Questions –
a – Summarize the thread on meal names in two sentences.
b – In the thread on meal names, around what time was the evening meal served when cave76 was a kid?
c – Copy word for word the part of the thread on meal names from "Noon-time meal was lunch, evening" up to and including "interchangeable for us.".
##### Given text
# "Dinner" or "Supper" / "Lunch" or "Dinner?"



## cave76 (Feb 17, 2014)

What time of day are these *served* and *called * in YOUR home?

As a kid the evening meal was always around 6 PM because my Dad  got home around 5:30 and it was called supper.  I continued calling it that much later in life although I started calling it dinner more and more. Don't know why. I still interchange them willy nilly.

The noon meal was lunch. Unless it was Sunday. Then it was dinner and supper was supper.


----------



## DaveSoMD (Feb 17, 2014)

Noon-time meal was lunch, evening meal was usually called supper, but not always...we used them interchangeably.  Sunday noon-time meal was definitely Sunday Dinner and evening meal was Sunday Supper.


----------



## Alix (Feb 17, 2014)

Noon meal is always lunch. Evening meal is either supper or dinner, depending on the mood of the person speaking. The terms are interchangeable for us.


----------



## pacanis (Feb 17, 2014)

Breakfast, lunch and supper. And here, too, Sun. after church we went out to dinner. Any other nightime meal was going out to dinner, whereas it was always supper if we stayed home... as far as I can remember.


----------



## Cooking Goddess (Feb 17, 2014)

Lunch is the meal at noonish. Like at Alix's, we will change up dinner and supper. It usually depends on the complexity of the meal. Potatoes and hot dogs is definitely supper, but a stuffed pork tenderloin with a Hasselback potato and asparagus spears with hollandaise sauce would be a dinner no matter what time you served it! We usually do reserve the term "dinner" for the more formal occasions too. It's never "Christmas supper".
##########
##### The data
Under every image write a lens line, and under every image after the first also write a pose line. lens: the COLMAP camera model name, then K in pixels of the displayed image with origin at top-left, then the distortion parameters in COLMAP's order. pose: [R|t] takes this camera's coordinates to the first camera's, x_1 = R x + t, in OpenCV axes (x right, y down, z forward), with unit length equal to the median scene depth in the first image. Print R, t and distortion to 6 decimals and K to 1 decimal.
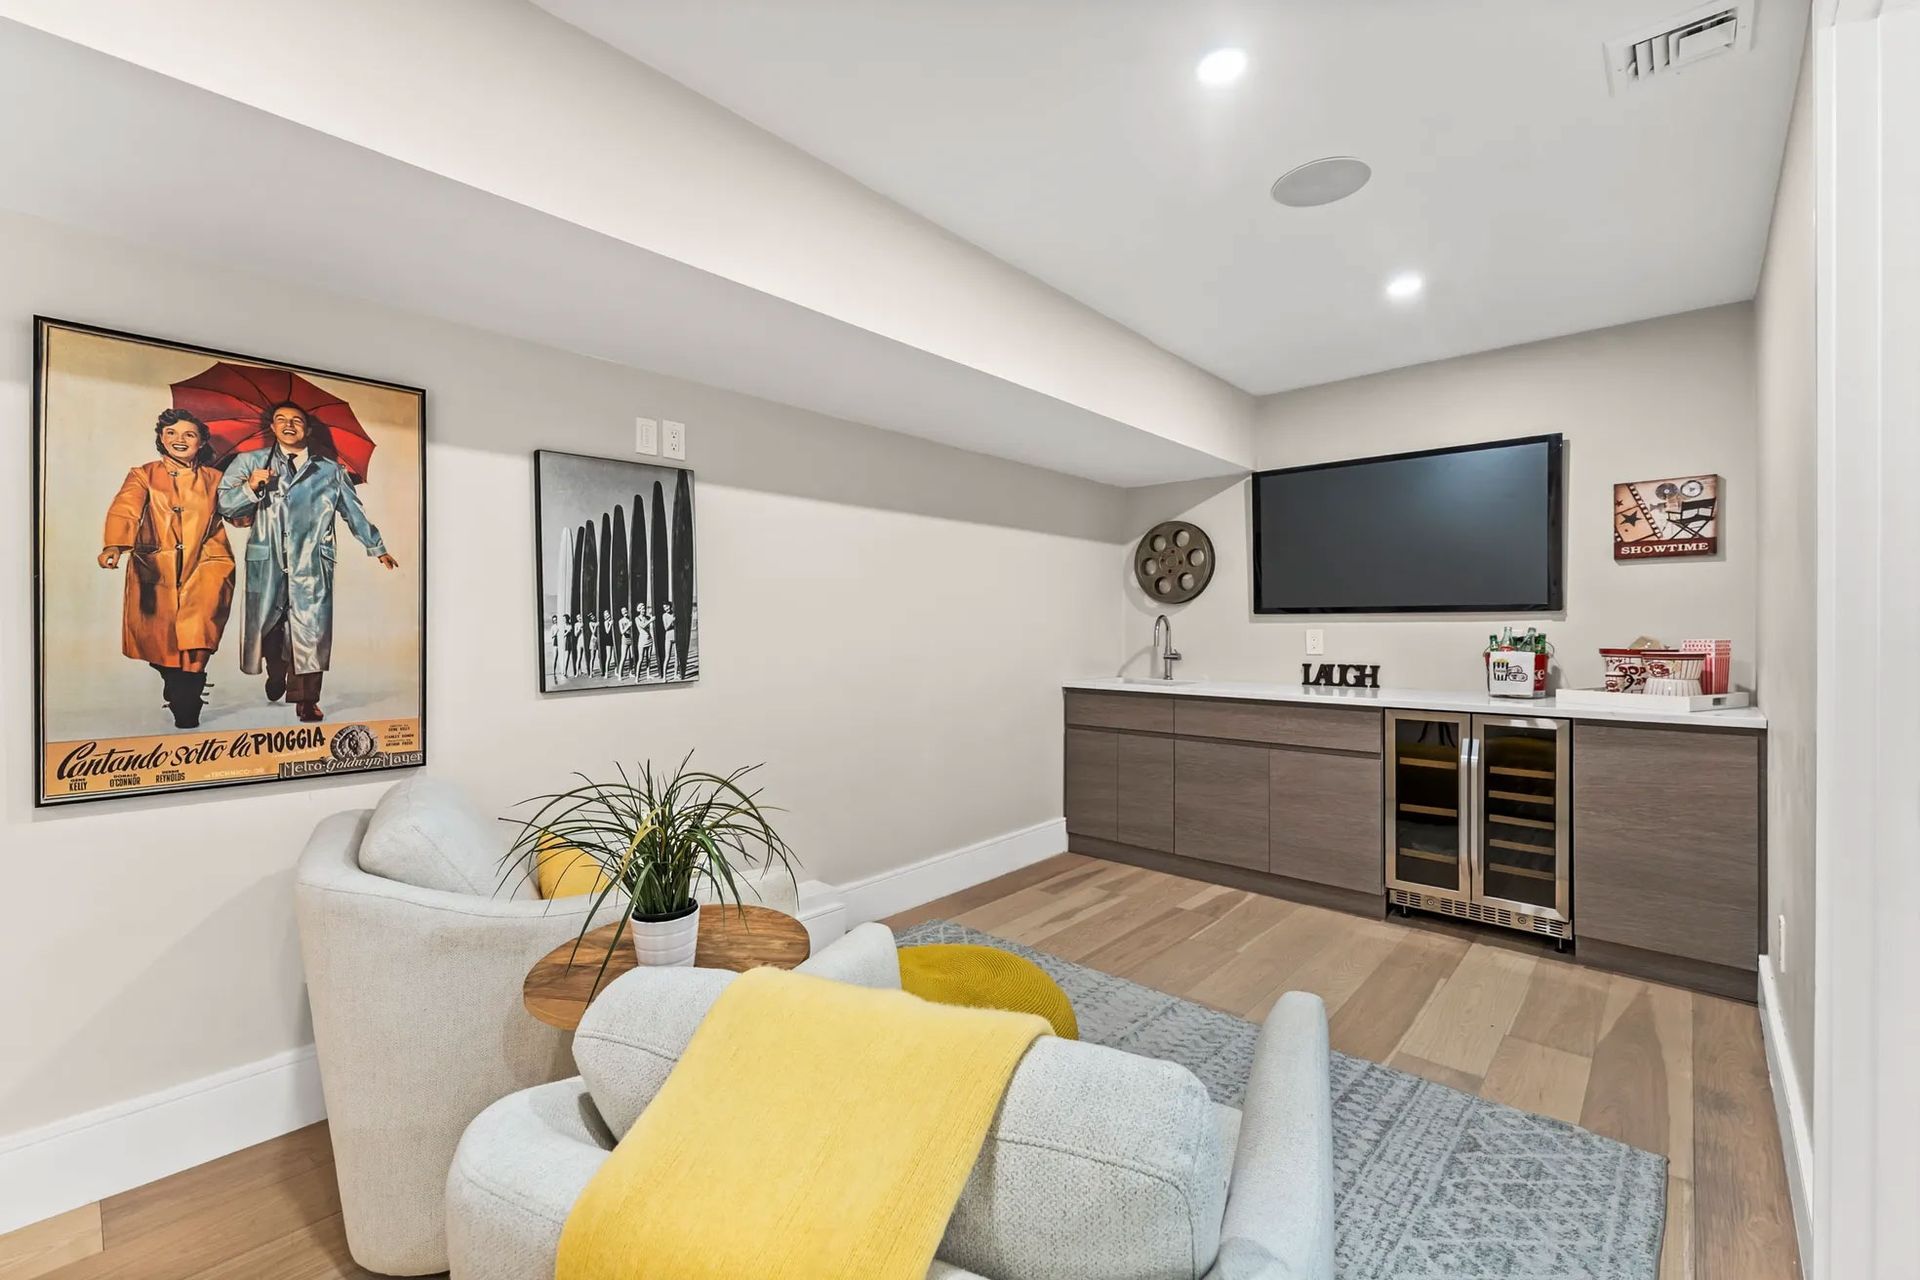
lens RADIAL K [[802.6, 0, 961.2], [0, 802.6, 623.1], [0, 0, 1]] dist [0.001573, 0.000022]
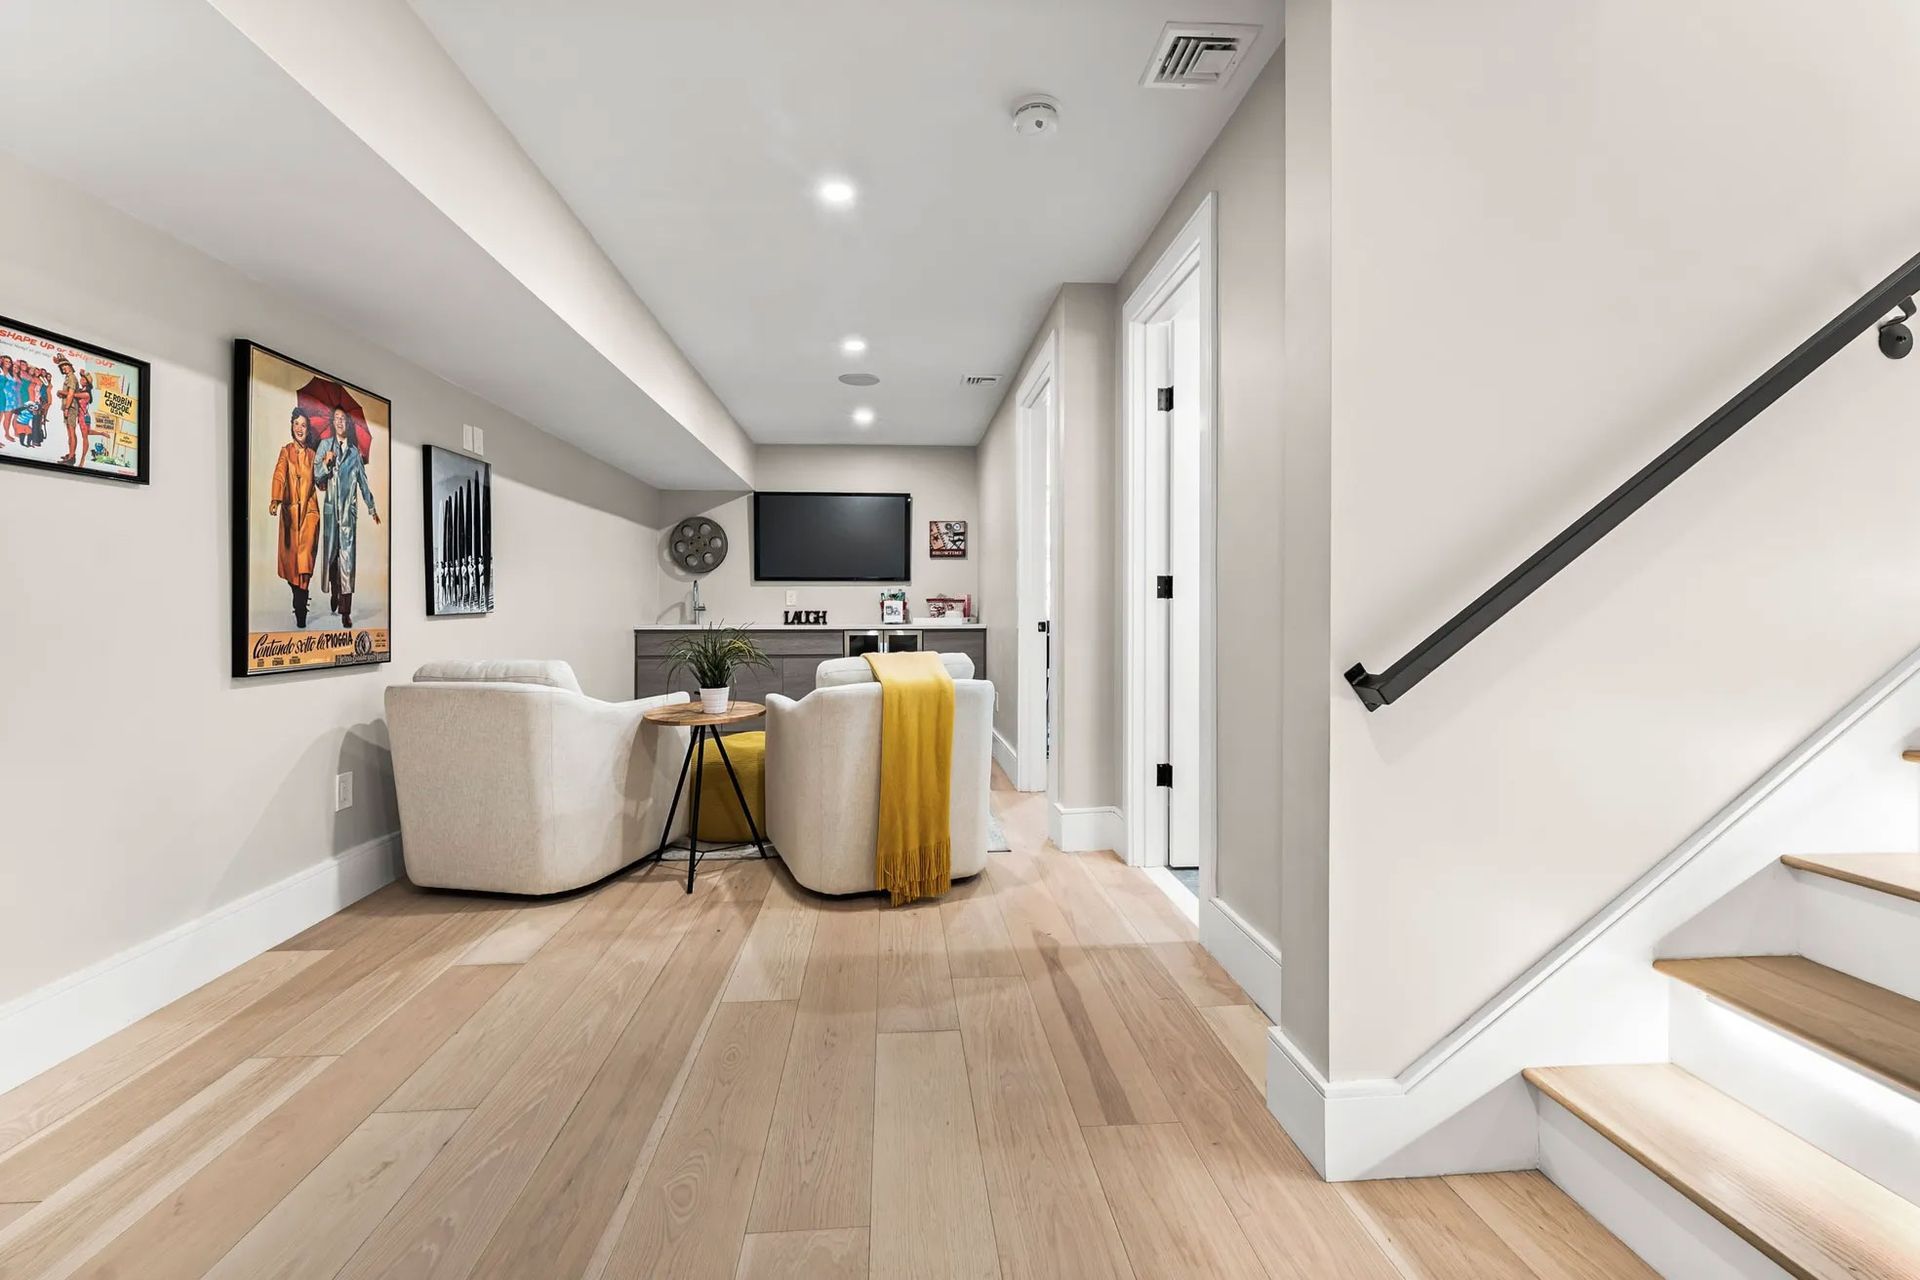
##########
Answers below –
a – Posters in the thread say the noon meal is lunch, while the evening meal is called supper or dinner, often interchangeably. Several note that the name dinner went to the Sunday midday meal, to eating out, or to more formal occasions.

b – Around 6 PM.

c –
Noon-time meal was lunch, evening meal was usually called supper, but not always...we used them interchangeably.  Sunday noon-time meal was definitely Sunday Dinner and evening meal was Sunday Supper.


----------



## Alix (Feb 17, 2014)

Noon meal is always lunch. Evening meal is either supper or dinner, depending on the mood of the person speaking. The terms are interchangeable for us.